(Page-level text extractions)

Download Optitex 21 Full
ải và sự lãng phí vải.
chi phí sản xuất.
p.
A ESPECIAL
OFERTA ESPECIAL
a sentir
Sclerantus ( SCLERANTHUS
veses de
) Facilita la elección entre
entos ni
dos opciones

What the task requires - Each line of the data above is to be set down exactly.

Response to this task -
Download Optitex 21 Full
ải và sự lãng phí vải.
chi phí sản xuất.
p.
A ESPECIAL
OFERTA ESPECIAL
a sentir
Sclerantus ( SCLERANTHUS
veses de
) Facilita la elección entre
entos ni
dos opciones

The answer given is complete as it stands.